ANALISIS HASIL PENELITIAN
Data Penelitian
- Sejarah Singkat Perusahaan
- Struktur Organisasi dan Uraian Tugas
- Unsur-unsur Harga Pokok Penjualan
- Perhitungan Harga Pokok Penjualan
- Laporan Harga Pokok Penjualan
Rumah Sakit Umum Sarah didirikan oleh Sarah Foundation dengan izin operasional terakhir sesuai dengan Surat Keputusan Menteri Kesehatan Republik Indonesia Nomor: YM yang berlaku sejak tanggal 8 Februari 1997 sampai dengan tanggal 8 Februari 2002 untuk mengoperasikan Rumah Sakit tersebut. Direktur Rumah Sakit merupakan pemimpin dalam perusahaan dalam mengambil keputusan dan bertanggung jawab mengarahkan dan mencapai tujuan yayasan serta mengkoordinasikan tugas para manajer untuk mencapai terselenggaranya operasional perusahaan secara tertib, terarah, terkendali dan terpadu. . . Tugas, Wewenang, dan Tanggung Jawab Keadaan Darurat Bertanggung jawab terhadap segala kegiatan yang berkaitan dengan pasien yang mengalami keadaan darurat di rumah sakit.
Tugas, wewenang dan tanggung jawab laundry dan dapur bertanggung jawab atas segala kegiatan laundry dan penyediaan makanan kepada pasien selama berada di rumah sakit.
Analisa dan Evaluasi Hasil Penelitian
Rumah Sakit Umum Sarah merupakan unit kegiatan sosial dari Sarah Foundation yang bergerak di bidang pelayanan kesehatan dan pelayanan masyarakat. Unsur-unsur penentuan harga pokok penjualan yang ditetapkan oleh perusahaan terdiri dari biaya variabel langsung dan tidak langsung. Metode penghitungan harga pokok penjualan yang digunakan oleh perusahaan adalah metode harga pokok variabel yaitu suatu metode penentuan harga pokok penjualan yang hanya membebankan biaya penjualan variabel dalam perhitungan harga pokok penjualan, namun pada prakteknya Sarah General Rumah Sakit menerapkan metode full costing.

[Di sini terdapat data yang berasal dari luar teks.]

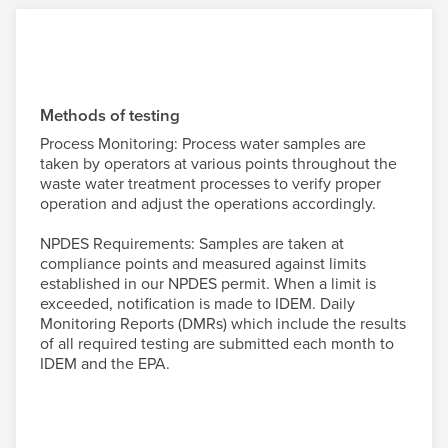
Methods of testing
Process Monitoring: Process water samples are
taken by operators at various points throughout the
waste water treatment processes to verify proper
operation and adjust the operations accordingly.
NPDES Requirements: Samples are taken at
compliance points and measured against limits
established in our NPDES permit. When a limit is
exceeded, notification is made to IDEM. Daily
Monitoring Reports (DMRs) which include the results
of all required testing are submitted each month to
IDEM and the EPA.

Rumah Sakit Umum Sarah menerapkan sistem persediaan perpetual dalam pengelolaan persediaan obat sehingga menyulitkan penghitungan biaya obat harian. Berdasarkan analisa yang dilakukan, penulis mencoba memberikan saran-saran yang dapat bermanfaat bagi Rumah Sakit Umum Sarah Medan. Rumah Sakit Umum Sarah perlu mempersiapkan alat akuntansi yang tepat untuk mendukung penggunaan metode harga pokok penjualan variabel, sehingga perusahaan tidak kesulitan dalam menghitung harga pokok penjualan.
Untuk mengelola persediaan obat, Rumah Sakit Umum Sarah perlu menerapkan metode periodik dalam menghitung biaya obat harian.
KESIMPULAN DAN SARAN
Kesimpulan
Saran
Ahmad, Kamaruddin, 2000, Akuntansi Manajemen, Dasar-Dasar Konsep Biaya dan Pengambilan Keputusan, Edisi Pertama, Cetak 3, PT. Mulyadi, 2003, Akuntansi Manajemen: Konsep, Manfaat dan Rekayasa, 2. udgave, Bagian Penerbitan, Sekolah Tinggi Ilmu Ekonomi YKPN, Yogyakarta. Rayburn, Letricia, Gayle, 1999, Akuntansi Biaya Menggunakan Pendekatan Manajemen Biaya, Sjette udgave, 1. udgave, Terjemahan Sugiyanto, Erlangga, Jakarta.